▶ _Directive_
Copy out every line in the entries below that includes "cout".

Material for this exercise START

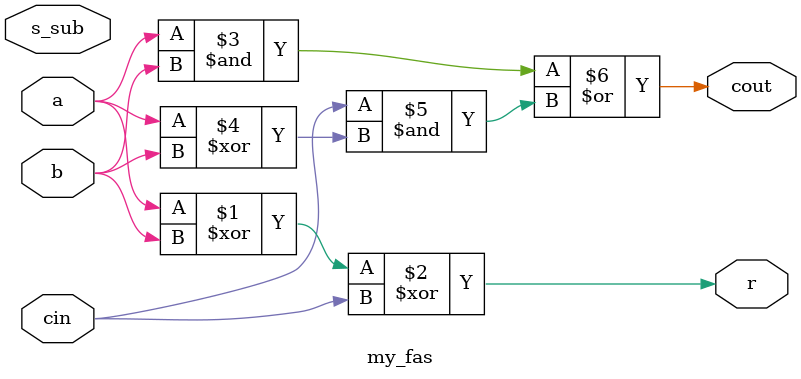
<source format=v>
module my_fas(input s_sub, input cin, input a, input b, output r, output cout);
    assign r = a ^ b ^ cin;            // 和（Sum）出力
    assign cout = (a & b) | (cin & (a ^ b));  // キャリー出力
endmodule


</source>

Material for this exercise END

▶ _Output for this exercise_
module my_fas(input s_sub, input cin, input a, input b, output r, output cout);
    assign cout = (a & b) | (cin & (a ^ b));  // キャリー出力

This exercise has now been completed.